> Activity:
For each entry below, copy the text exactly and leave out any picture.

> Human keypoint data:
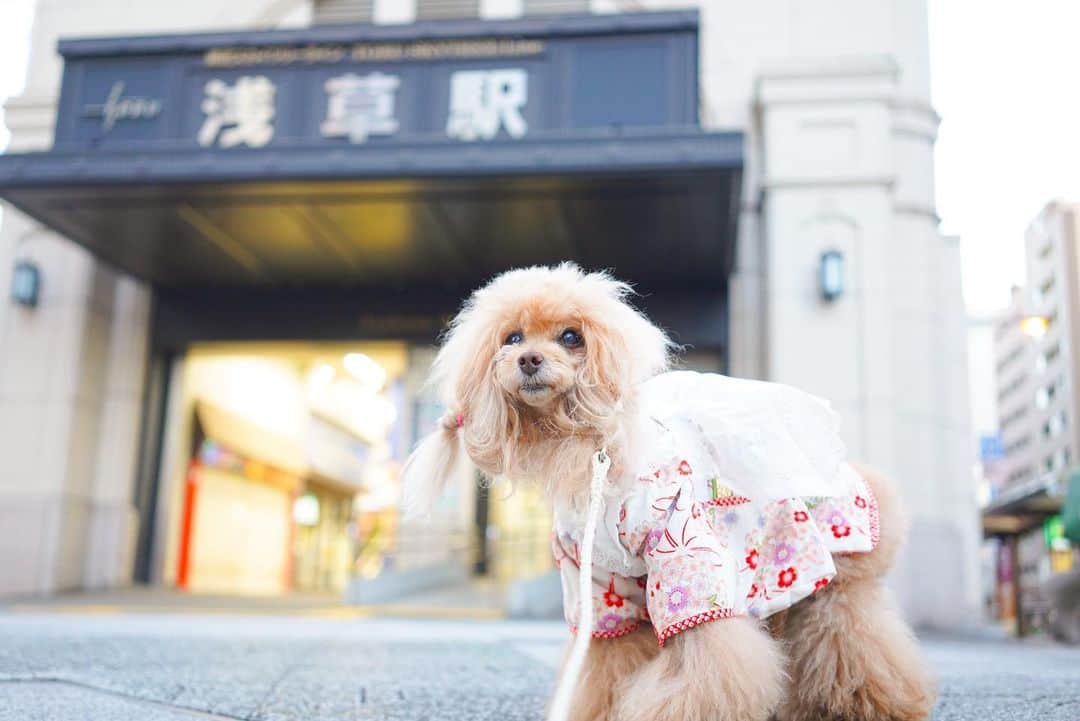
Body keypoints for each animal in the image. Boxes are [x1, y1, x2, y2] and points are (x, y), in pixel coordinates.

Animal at [406, 264, 937, 721]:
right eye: (512, 337)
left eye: (571, 337)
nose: (528, 360)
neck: (598, 462)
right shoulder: (599, 586)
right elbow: (606, 665)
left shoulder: (684, 555)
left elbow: (708, 659)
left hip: (834, 576)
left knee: (853, 637)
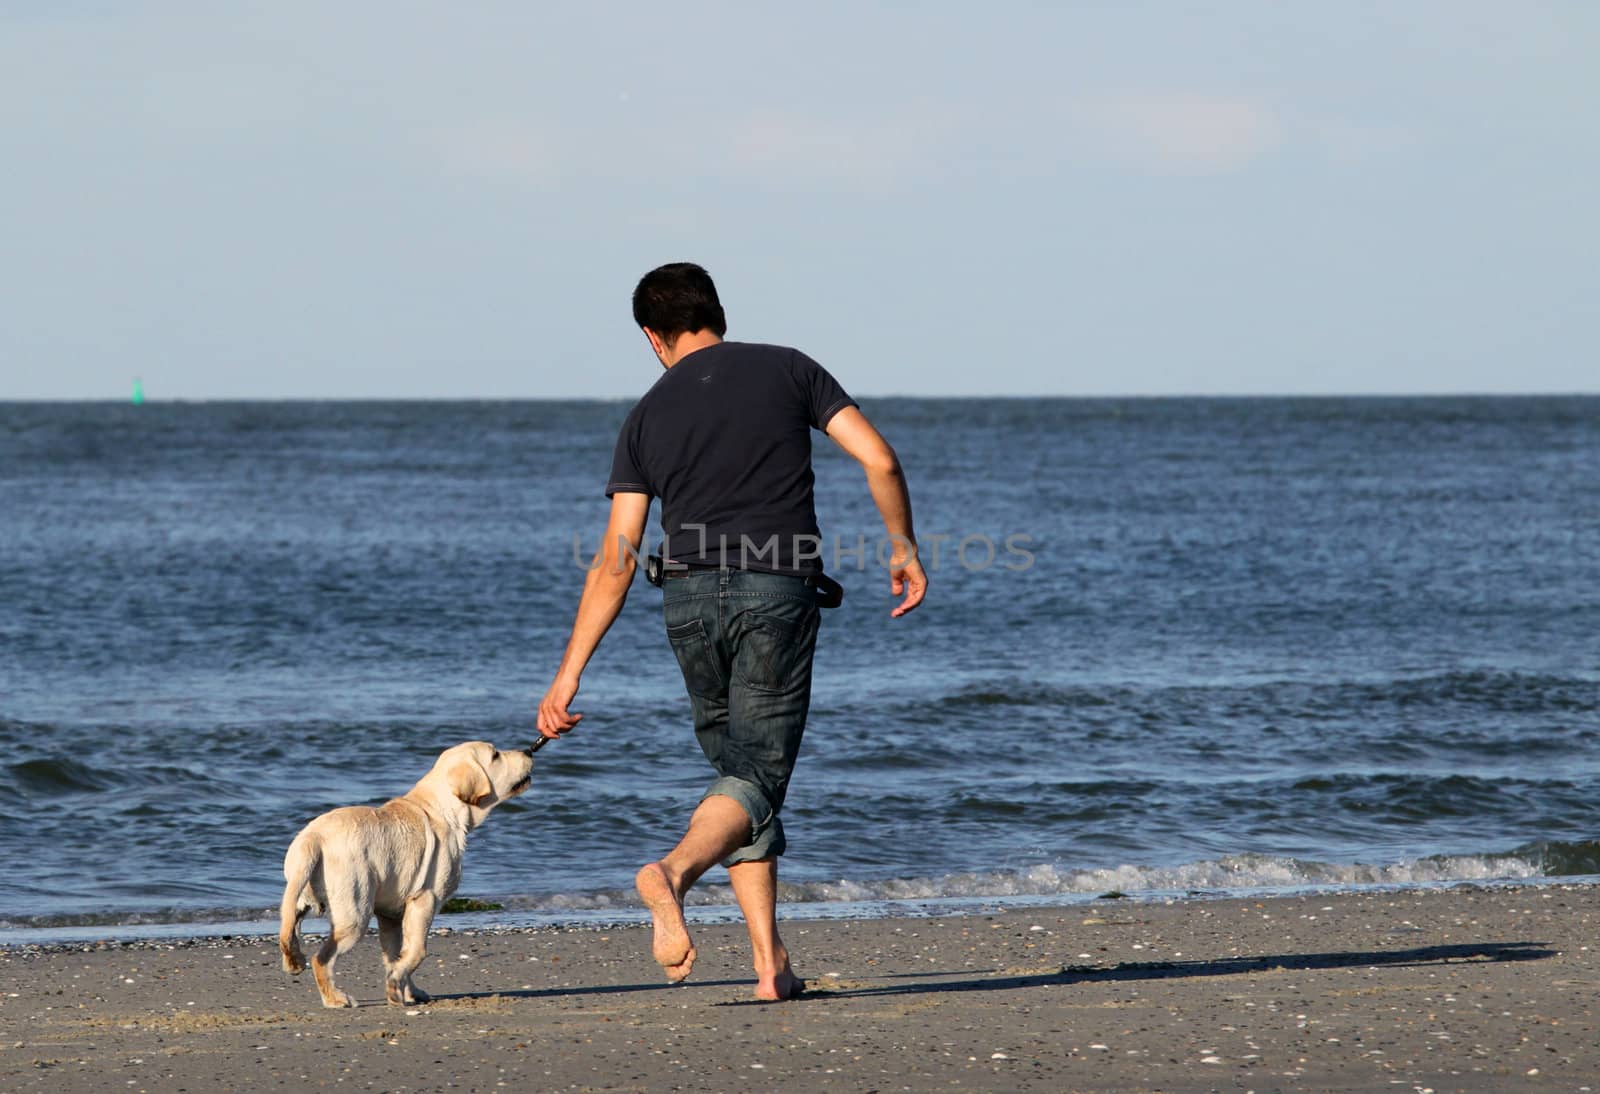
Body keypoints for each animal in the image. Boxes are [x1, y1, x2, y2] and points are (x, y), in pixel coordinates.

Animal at [278, 742, 534, 1010]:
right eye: (495, 755)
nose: (529, 751)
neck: (442, 808)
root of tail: (314, 839)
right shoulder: (424, 899)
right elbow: (417, 951)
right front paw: (395, 987)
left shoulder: (390, 915)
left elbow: (398, 954)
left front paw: (406, 989)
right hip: (355, 914)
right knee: (321, 959)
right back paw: (335, 998)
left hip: (298, 893)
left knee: (289, 929)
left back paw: (295, 960)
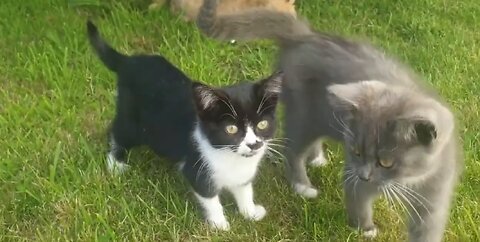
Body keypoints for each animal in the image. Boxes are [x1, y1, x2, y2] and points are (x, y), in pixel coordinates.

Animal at [86, 21, 282, 231]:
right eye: (231, 129)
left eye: (262, 124)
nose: (254, 144)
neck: (230, 156)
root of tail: (130, 61)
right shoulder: (197, 167)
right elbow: (210, 197)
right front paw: (220, 225)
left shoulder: (243, 173)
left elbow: (244, 189)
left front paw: (250, 212)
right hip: (134, 121)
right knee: (118, 131)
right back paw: (115, 163)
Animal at [196, 0, 464, 241]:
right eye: (356, 152)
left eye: (386, 162)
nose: (365, 174)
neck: (409, 179)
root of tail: (307, 36)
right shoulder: (356, 174)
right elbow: (357, 196)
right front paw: (365, 229)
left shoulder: (437, 188)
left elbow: (429, 224)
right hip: (304, 112)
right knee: (293, 148)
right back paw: (303, 185)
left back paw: (317, 159)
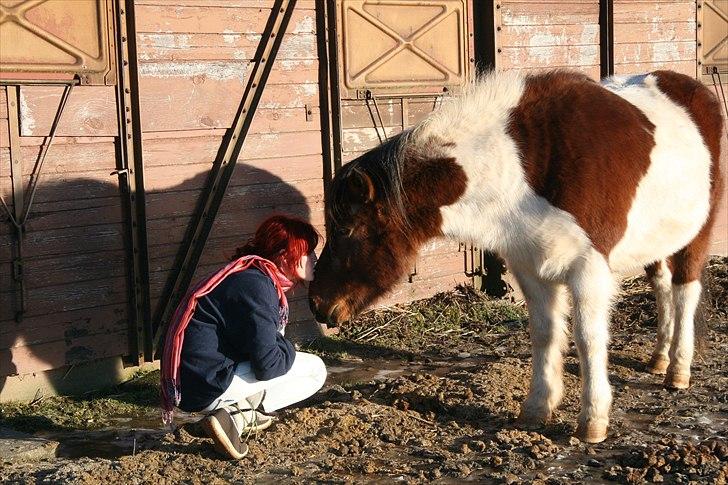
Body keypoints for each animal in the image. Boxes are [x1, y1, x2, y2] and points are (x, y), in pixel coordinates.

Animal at [308, 69, 724, 442]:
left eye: (347, 230)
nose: (317, 304)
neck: (525, 168)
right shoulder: (530, 266)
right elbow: (544, 333)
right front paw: (538, 407)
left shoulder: (588, 269)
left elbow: (589, 338)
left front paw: (593, 421)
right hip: (658, 242)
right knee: (662, 287)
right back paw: (659, 359)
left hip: (698, 234)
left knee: (685, 291)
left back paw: (678, 370)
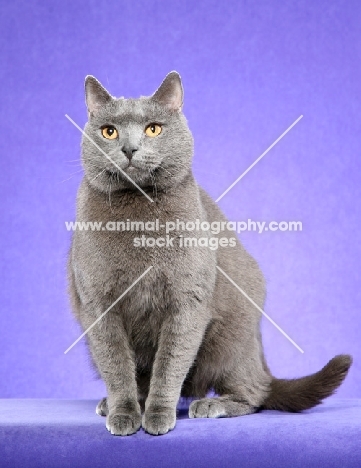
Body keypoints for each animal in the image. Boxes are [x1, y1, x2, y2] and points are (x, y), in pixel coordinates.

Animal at [66, 70, 350, 436]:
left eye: (153, 129)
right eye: (109, 131)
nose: (129, 148)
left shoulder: (188, 301)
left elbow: (169, 363)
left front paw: (158, 415)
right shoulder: (98, 305)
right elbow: (116, 365)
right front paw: (125, 413)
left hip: (230, 340)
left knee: (255, 393)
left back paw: (213, 404)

> Problem solution:
Body keypoints for each animal in the image. Boxes are [x1, y1, x2, y2] and points are (x, y), in pixel coordinates.

Animal at [406, 264, 937, 721]:
right eye: (512, 337)
left eye: (571, 337)
nose: (528, 360)
neck: (598, 462)
right shoulder: (599, 586)
right elbow: (606, 665)
left shoulder: (684, 555)
left elbow: (708, 659)
left hip: (834, 576)
left knee: (853, 637)
Body keypoints for each animal in the image. Boxes are [x1, y1, x2, y2] and points are (x, y), in pixel coordinates.

Animal at [278, 742, 534, 1010]:
right eye: (495, 755)
nose: (529, 751)
neck: (442, 808)
root of tail: (314, 839)
right shoulder: (424, 899)
right elbow: (417, 951)
right front paw: (395, 987)
left shoulder: (390, 915)
left elbow: (398, 954)
left front paw: (406, 989)
right hip: (355, 914)
right knee: (321, 959)
right back paw: (335, 998)
left hip: (298, 893)
left knee: (289, 929)
left back paw: (295, 960)
Body keypoints for each animal in the image. Boxes are [x1, y1, x2, y2] and points are (x, y), in pixel coordinates.

Animal at [86, 21, 282, 231]:
right eye: (231, 129)
left eye: (262, 124)
nose: (254, 144)
neck: (230, 156)
root of tail: (130, 61)
right shoulder: (197, 167)
right elbow: (210, 197)
right front paw: (220, 225)
left shoulder: (243, 173)
left elbow: (244, 189)
left front paw: (250, 212)
right hip: (134, 121)
right knee: (118, 131)
right back paw: (115, 163)
Animal at [196, 0, 464, 241]:
right eye: (356, 152)
left eye: (386, 162)
nose: (365, 174)
neck: (409, 179)
root of tail: (307, 36)
right shoulder: (356, 174)
right elbow: (357, 196)
right front paw: (365, 229)
left shoulder: (437, 188)
left elbow: (429, 224)
right hip: (304, 112)
right knee: (293, 148)
right back paw: (303, 185)
left back paw: (317, 159)
Body keypoints for each animal in the image. Boxes are [x1, y1, x2, y2] and points are (x, y), in pixel coordinates.

Animal at [308, 69, 724, 442]:
left eye: (347, 230)
nose: (317, 304)
neck: (525, 168)
right shoulder: (530, 266)
right elbow: (544, 333)
right front paw: (538, 407)
left shoulder: (588, 269)
left elbow: (589, 338)
left front paw: (593, 421)
right hip: (658, 242)
right knee: (662, 287)
right back paw: (659, 359)
left hip: (698, 234)
left knee: (685, 291)
left back paw: (678, 370)
Body keypoints for each animal in the image. Boxes are [x1, y1, x2, y2] and points are (x, y), in pixel coordinates.

Animal at [66, 70, 350, 436]:
left eye: (153, 129)
right eye: (109, 131)
nose: (129, 148)
left shoulder: (188, 301)
left elbow: (169, 363)
left front paw: (158, 415)
right shoulder: (98, 305)
right elbow: (116, 365)
right front paw: (125, 413)
left hip: (230, 340)
left knee: (255, 393)
left back paw: (213, 404)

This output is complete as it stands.